Re: planer picks a bad plan (seq-scan instead of index) when adding an additional join

From: Tom Lane <tgl(at)sss(dot)pgh(dot)pa(dot)us>
To: "Thomas H(dot)" <me(at)alternize(dot)com>
Cc: pgsql-general(at)postgresql(dot)org
Subject: Re: planer picks a bad plan (seq-scan instead of index) when adding an additional join
Date: 2006-11-10 00:39:54
Message-ID: 13288.1163119194@sss.pgh.pa.us
Views: Raw Message | Whole Thread | Download mbox | Resend email
Thread:
Lists: pgsql-general

"Thomas H." <me(at)alternize(dot)com> writes:
>> Um, what's the datatype of sm_info_ean and dvd_ean exactly?

> varchar(15) and varchar(14)

OK. I was wondering if you'd tried to use the new contrib/isn code and
it was messing up the estimates somehow. Seems like a red herring.

:: Excerpted records ::
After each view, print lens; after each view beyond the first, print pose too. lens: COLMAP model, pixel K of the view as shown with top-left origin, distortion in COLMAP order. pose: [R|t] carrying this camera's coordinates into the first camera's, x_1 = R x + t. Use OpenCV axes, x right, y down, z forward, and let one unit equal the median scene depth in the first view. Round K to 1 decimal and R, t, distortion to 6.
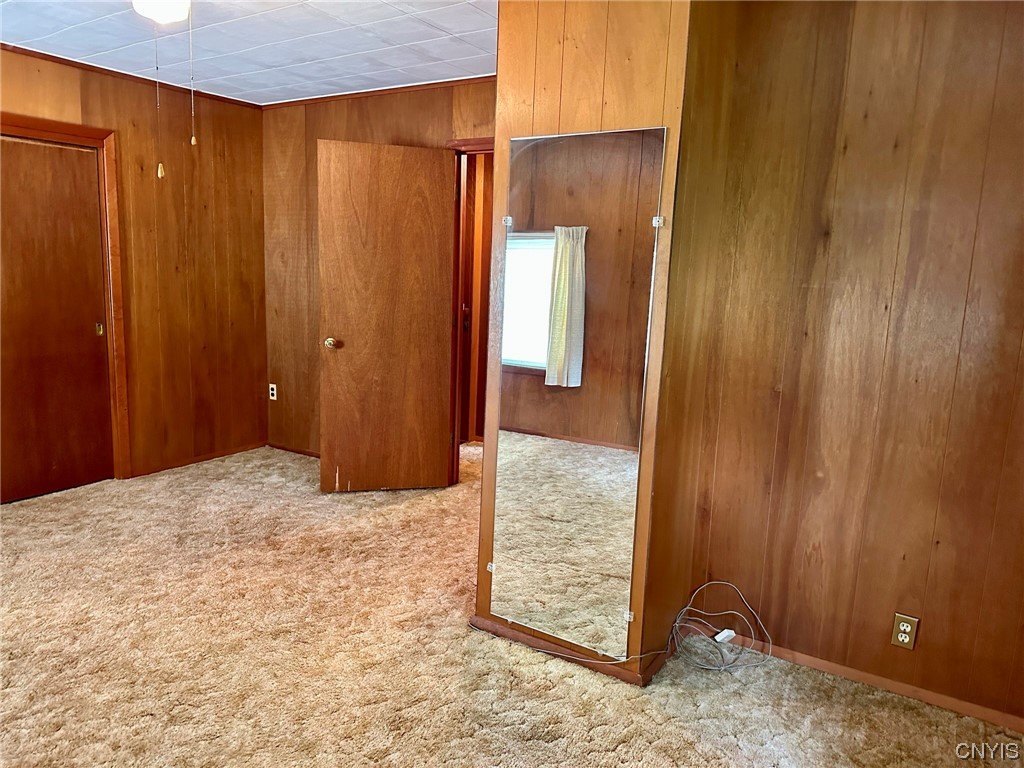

==

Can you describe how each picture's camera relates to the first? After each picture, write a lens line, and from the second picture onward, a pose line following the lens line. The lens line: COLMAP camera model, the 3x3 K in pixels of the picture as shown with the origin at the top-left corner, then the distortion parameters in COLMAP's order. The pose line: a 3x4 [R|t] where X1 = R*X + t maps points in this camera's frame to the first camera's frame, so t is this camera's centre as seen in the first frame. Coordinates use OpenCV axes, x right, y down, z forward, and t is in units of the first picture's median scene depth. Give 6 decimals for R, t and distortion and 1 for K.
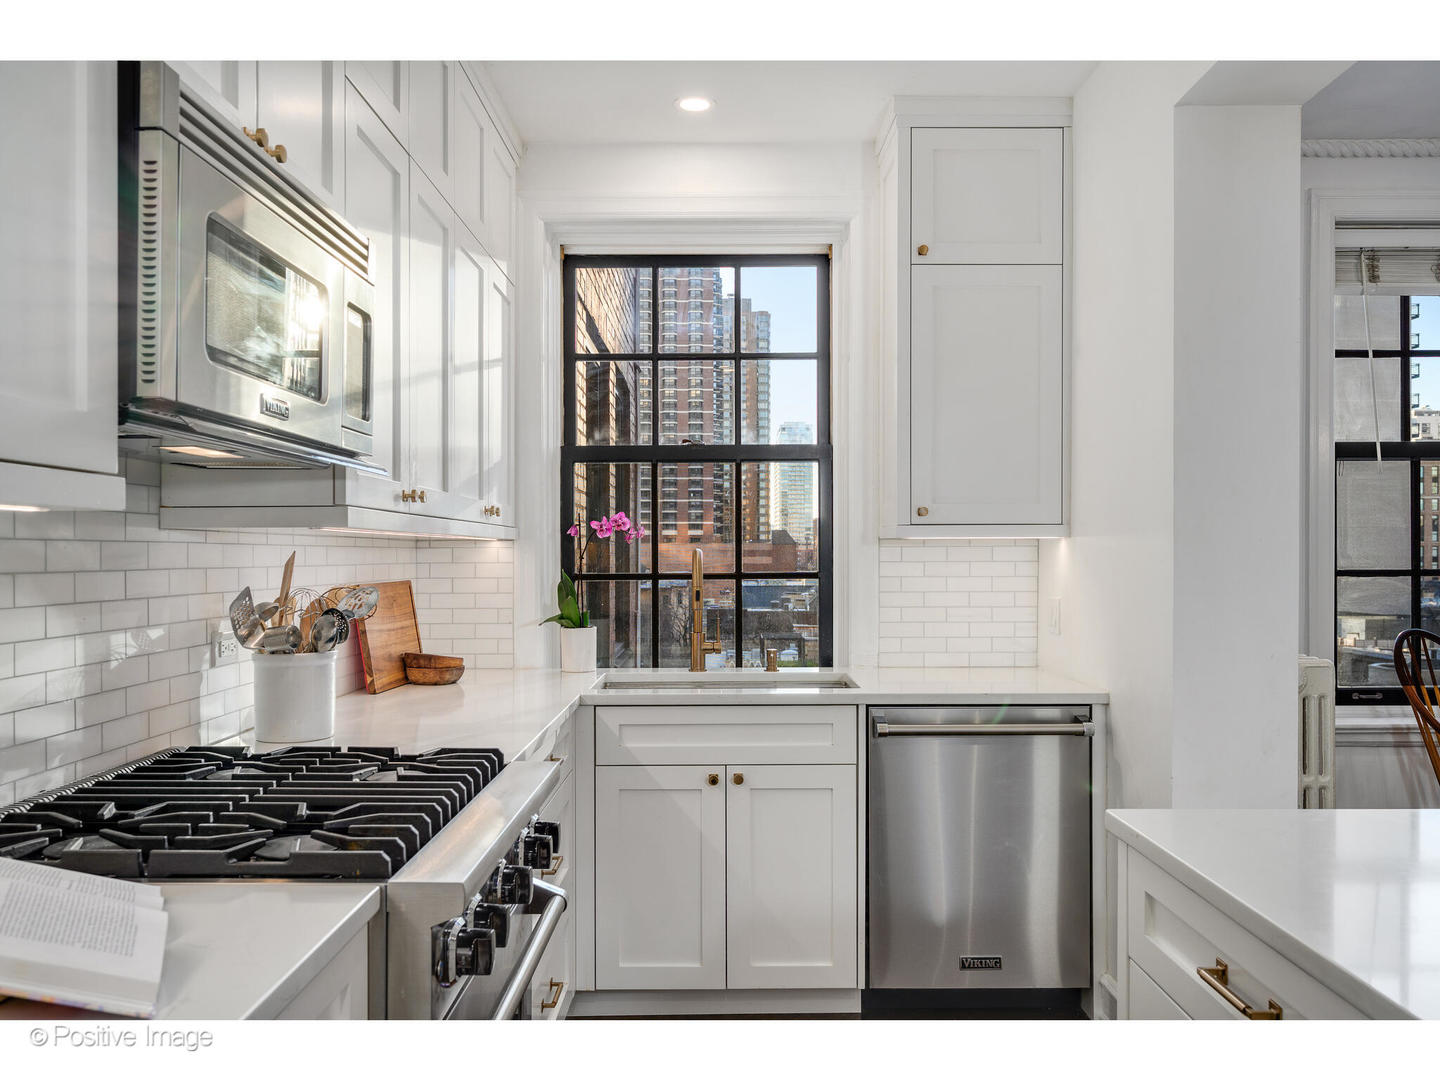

==

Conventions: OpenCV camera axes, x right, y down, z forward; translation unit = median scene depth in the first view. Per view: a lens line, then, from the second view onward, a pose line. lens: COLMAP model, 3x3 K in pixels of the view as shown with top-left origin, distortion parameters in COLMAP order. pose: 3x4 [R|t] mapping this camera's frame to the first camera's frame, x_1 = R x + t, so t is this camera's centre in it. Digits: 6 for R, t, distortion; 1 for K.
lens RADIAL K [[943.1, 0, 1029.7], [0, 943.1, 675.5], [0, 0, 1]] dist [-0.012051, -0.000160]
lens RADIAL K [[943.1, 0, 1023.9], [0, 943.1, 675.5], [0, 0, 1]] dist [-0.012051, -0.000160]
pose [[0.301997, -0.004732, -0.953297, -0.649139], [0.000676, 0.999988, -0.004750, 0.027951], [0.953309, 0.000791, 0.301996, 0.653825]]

:: Activity list ::
1: Summarize the mailing-list reply about the planner choosing a sequential scan in two sentences.
2: Decide whether each statement agrees with the mailing-list reply, answering yes or no and quoting the deciding words: (a) The reply was copied to the pgsql-general list. (b) sm_info_ean and dvd_ean are declared with the same length. (c) Tom Lane concludes that the contrib/isn code caused the bad estimates.

:: Results ::
1: The datatypes of sm_info_ean and dvd_ean are given as varchar(15) and varchar(14). Tom Lane says he had wondered whether the new contrib/isn code was being used and was messing up the estimates, but that this seems like a red herring.

2:
(a) Yes: "Cc: pgsql-general(at)postgresql(dot)org"
(b) No: "varchar(15) and varchar(14)"
(c) No: "Seems like a red herring."